Saturday, October 13, 2012

Raen Brew, Pringle Creek, Beer History - Odds and Ends for a Rainy Day

Rain, Rain, Go Away! 

The change in weather makes us hunker down  - and think about water, falling from the sky or transformed into beer!  Here's some odds and ends...

Right by Santiam Brewery is a new beer supply house and tasting room, Raen Brew Brewporium. (It's not difficult to see why we think of it just now!)

We aren't sure we entirely understand the tasting room business - a couple of taps as an amenity to supplement a home-brew supply business would make sense, but they are clearly making a bigger play for a more substantial pub business, and for this their lack of evening hours seems like it could be a problem. Hopefully things will work out!

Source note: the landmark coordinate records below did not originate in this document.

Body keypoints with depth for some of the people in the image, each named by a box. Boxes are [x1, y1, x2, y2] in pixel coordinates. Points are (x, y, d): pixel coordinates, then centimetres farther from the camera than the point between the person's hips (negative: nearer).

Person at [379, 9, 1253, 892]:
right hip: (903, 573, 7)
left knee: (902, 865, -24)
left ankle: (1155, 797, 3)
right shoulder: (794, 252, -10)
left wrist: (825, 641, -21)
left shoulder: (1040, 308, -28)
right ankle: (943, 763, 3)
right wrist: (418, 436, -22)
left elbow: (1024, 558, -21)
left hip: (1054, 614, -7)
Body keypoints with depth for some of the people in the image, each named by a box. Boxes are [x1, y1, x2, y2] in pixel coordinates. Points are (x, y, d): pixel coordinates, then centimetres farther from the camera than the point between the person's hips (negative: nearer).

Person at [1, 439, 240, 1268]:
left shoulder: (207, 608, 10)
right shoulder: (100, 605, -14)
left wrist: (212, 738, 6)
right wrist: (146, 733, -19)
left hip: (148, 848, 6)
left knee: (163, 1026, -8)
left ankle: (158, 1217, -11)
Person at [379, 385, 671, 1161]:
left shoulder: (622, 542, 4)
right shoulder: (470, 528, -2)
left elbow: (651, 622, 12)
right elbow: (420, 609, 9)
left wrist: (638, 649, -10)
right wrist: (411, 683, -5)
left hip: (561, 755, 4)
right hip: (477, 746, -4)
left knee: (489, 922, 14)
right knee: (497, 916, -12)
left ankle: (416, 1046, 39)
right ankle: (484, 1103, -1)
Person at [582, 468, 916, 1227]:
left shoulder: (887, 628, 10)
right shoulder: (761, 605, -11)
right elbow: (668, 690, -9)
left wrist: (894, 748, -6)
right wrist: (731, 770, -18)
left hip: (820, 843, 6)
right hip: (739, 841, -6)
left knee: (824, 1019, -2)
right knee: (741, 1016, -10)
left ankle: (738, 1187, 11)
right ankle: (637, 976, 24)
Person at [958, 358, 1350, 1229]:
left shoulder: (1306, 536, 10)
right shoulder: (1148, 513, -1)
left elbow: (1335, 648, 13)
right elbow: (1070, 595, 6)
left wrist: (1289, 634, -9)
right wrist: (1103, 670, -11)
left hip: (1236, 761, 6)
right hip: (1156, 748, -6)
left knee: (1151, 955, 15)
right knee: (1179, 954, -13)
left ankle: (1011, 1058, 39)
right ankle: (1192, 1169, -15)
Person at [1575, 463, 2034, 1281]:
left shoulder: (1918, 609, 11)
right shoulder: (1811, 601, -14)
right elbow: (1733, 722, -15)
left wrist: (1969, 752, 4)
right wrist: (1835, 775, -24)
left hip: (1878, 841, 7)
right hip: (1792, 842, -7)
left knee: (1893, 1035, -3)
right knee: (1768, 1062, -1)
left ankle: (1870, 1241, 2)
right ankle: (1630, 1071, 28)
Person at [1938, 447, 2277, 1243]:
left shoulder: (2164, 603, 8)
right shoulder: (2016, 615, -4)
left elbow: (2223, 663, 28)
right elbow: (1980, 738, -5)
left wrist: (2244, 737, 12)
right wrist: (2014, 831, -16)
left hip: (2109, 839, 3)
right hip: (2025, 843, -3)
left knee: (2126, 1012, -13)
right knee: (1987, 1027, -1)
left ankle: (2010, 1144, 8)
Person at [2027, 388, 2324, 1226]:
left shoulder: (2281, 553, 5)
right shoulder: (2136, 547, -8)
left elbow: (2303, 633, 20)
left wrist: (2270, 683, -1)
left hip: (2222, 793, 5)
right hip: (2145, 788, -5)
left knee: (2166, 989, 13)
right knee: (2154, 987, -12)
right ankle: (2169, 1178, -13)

You can see the taplist here.

Doubling up with a visit to Santiam and Raen Brew - and with Gilgamesh not far - could make for a very pleasant urban beer experience. Just have a designated driver!

The Oregon Beer Growler has an article of interest!

Readers here will find little that is new (and we would quibble with a few details - the caption on the photo, for example, is wrong), but it's nice to see the information get wider play. 

Finally, on the blog of Mission Mill, commenter Ann raises questions about naming the stream we now call Pringle Creek.  With mills, it's not surprising older sources call it "South Mill Creek" instead.  Here's an ad from April 1910 that shows a Pringle Creek distinct from Mill Creek.  Another reference from a couple of years later mentions motoring out to Pringle Creek for a picnic. 

When urban trout fishing was possible
And, in fact,on the 1852 survey map you can see a creek running through the Pringle land claim. On the surface, this appears to have a strong claim to being the first "Pringle Creek."
1852 survey detail, University of Oregon
Note the Jorys and Battle Creek. This is out south! And it would have been a fine place for a picnic.

The swampy area where Battle Creek and the feeder creek, now ditched and tamed, flow together is almost certainly the site of the old golf course that has been in the news the last couple of years for stormwater retention.

Detail from Pringle Creek Watershed Map
The City's history of Pringle Creek, however, may miss this and says
The reference Oregon Geographic Names, on page 690 states that Pringle Creek was named after Virgil K. Pringle, who arrived in Salem December 25, 1846. He took a donation land claim near the stream which accordingly he named for himself. This stream rises in the hills south of Salem, and flows through the southern part of the town. The other adjoining buildings and features in the area accordingly took the name of the creek in their names as well, such as Pringle Park Plaza.
We believe part of this is correct, that Pringle named a creek. But we think the creek he named feeds into Battle Creek, and that some time in the early 20th century, the term "Pringle Creek" was shifted to a different creek, one that had been confusingly named "South Mill Creek." In order to make it distinct from "North Mill Creek," which we just simply call Mill Creek, the southern "Mill Creek" was renamed "Pringle Creek." (Got it?!)

More research is in order!

1 comment:

  1. The "old" Pringle Creek is now called Waln Creek, and apparently there's some streamside restoration going on at the old golfcourse site!

    So another question would be how it got the name Waln.